Listed records:
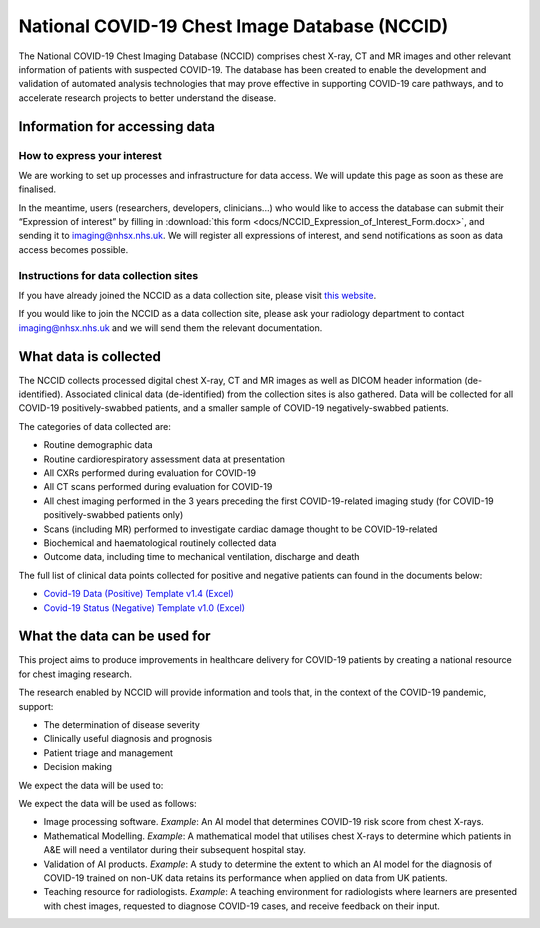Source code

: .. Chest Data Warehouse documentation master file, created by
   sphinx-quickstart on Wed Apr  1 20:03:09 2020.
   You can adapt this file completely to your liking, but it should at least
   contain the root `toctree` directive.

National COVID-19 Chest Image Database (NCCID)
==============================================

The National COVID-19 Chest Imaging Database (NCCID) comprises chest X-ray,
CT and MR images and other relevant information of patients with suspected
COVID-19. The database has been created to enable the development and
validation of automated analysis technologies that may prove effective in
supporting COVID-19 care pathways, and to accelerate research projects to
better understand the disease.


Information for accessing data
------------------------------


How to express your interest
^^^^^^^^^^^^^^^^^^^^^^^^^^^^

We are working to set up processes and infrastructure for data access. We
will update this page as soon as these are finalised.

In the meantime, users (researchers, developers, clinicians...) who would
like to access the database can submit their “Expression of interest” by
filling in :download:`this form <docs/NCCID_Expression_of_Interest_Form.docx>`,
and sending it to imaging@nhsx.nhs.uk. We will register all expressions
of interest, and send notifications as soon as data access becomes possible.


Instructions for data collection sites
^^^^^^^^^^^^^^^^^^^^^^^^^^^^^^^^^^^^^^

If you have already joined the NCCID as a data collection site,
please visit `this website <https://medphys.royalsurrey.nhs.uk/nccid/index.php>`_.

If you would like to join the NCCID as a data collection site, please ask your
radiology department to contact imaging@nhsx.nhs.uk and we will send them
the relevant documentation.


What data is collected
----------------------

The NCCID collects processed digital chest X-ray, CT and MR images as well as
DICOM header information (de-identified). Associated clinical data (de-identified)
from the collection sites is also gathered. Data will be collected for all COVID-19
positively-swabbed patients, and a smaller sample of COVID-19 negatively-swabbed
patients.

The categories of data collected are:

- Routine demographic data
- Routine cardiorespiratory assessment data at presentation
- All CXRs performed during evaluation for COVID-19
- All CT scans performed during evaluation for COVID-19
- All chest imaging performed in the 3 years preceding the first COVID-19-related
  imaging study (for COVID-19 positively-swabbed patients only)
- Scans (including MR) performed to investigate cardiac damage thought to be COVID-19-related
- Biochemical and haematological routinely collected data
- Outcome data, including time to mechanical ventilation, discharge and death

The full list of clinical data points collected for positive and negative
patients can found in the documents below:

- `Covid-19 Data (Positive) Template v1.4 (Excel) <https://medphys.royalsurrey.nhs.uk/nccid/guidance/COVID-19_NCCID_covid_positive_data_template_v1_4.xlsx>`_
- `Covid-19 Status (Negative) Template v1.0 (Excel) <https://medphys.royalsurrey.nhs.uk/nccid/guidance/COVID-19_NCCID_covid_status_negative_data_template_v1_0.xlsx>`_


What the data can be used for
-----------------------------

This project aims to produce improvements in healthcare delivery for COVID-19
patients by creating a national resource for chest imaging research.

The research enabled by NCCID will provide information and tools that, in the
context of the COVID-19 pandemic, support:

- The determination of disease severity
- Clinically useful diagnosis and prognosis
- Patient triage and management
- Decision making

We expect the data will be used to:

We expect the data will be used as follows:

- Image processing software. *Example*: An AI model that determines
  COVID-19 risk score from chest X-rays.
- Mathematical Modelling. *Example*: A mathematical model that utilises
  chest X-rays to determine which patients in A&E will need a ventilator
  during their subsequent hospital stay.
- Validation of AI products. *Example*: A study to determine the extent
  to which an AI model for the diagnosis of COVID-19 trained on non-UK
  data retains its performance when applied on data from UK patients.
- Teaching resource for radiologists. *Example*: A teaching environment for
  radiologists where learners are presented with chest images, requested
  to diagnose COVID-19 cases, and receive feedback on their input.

* * *

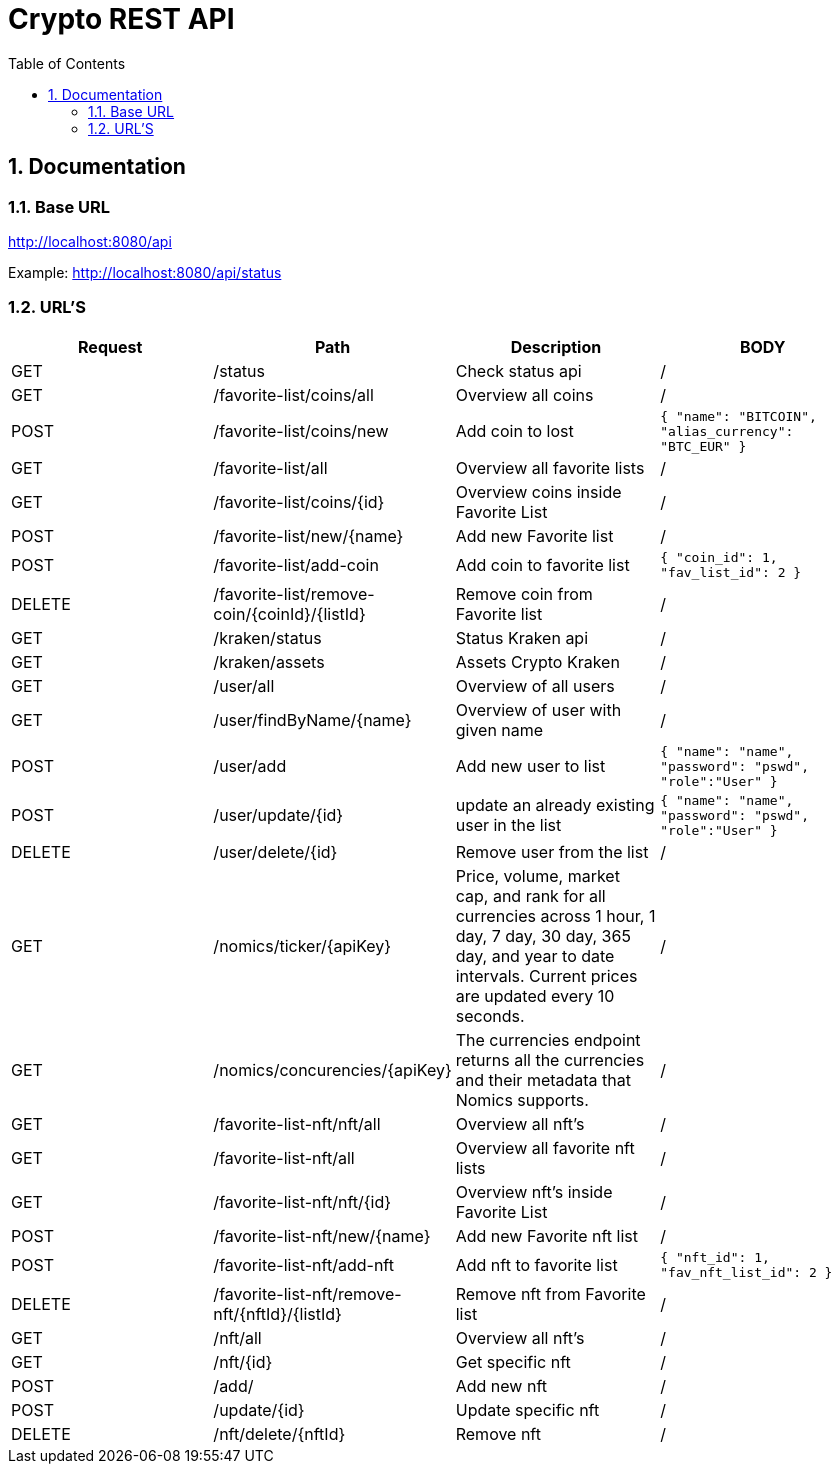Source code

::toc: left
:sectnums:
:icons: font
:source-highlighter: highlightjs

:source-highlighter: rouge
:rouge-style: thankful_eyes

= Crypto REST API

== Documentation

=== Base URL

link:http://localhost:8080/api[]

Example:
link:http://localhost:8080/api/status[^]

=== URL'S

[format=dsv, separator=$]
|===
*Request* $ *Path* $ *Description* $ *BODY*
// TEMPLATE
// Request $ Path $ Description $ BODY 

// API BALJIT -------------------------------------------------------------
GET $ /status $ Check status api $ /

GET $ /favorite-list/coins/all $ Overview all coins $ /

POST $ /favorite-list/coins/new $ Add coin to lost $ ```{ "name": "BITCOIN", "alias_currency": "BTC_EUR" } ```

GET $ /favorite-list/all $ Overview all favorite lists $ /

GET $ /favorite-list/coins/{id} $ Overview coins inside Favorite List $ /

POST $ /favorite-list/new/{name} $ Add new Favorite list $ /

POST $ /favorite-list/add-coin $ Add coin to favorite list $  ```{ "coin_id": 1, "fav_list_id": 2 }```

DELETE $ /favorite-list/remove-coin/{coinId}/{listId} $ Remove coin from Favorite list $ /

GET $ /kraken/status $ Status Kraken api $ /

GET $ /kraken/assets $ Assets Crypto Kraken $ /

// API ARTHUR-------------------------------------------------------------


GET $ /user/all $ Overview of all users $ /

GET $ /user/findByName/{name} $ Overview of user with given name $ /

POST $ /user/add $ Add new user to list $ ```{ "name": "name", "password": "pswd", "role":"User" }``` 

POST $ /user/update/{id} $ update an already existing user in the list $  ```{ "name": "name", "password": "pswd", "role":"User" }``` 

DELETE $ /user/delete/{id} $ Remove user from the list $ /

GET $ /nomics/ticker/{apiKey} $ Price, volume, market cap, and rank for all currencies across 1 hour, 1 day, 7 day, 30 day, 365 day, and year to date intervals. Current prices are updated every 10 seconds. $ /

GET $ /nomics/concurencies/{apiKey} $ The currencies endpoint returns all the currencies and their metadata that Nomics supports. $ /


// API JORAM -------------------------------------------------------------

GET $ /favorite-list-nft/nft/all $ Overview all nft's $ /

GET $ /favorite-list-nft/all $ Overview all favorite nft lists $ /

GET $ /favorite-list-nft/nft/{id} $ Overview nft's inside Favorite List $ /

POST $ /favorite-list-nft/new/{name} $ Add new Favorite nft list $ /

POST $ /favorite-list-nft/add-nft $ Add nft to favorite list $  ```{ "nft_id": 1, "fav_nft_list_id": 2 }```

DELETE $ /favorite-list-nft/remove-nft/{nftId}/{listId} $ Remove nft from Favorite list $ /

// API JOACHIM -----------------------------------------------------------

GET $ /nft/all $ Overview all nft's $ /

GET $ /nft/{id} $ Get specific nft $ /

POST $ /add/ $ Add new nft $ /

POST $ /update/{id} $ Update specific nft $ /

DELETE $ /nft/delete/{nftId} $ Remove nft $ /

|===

Prompt:
Look through the material above and print exactly the lines from the one containing "We expect the data will be used as" to the one containing "to diagnose COVID-19", both included, and nothing more.

Exercise output:
We expect the data will be used as follows:

- Image processing software. *Example*: An AI model that determines
  COVID-19 risk score from chest X-rays.
- Mathematical Modelling. *Example*: A mathematical model that utilises
  chest X-rays to determine which patients in A&E will need a ventilator
  during their subsequent hospital stay.
- Validation of AI products. *Example*: A study to determine the extent
  to which an AI model for the diagnosis of COVID-19 trained on non-UK
  data retains its performance when applied on data from UK patients.
- Teaching resource for radiologists. *Example*: A teaching environment for
  radiologists where learners are presented with chest images, requested
  to diagnose COVID-19 cases, and receive feedback on their input.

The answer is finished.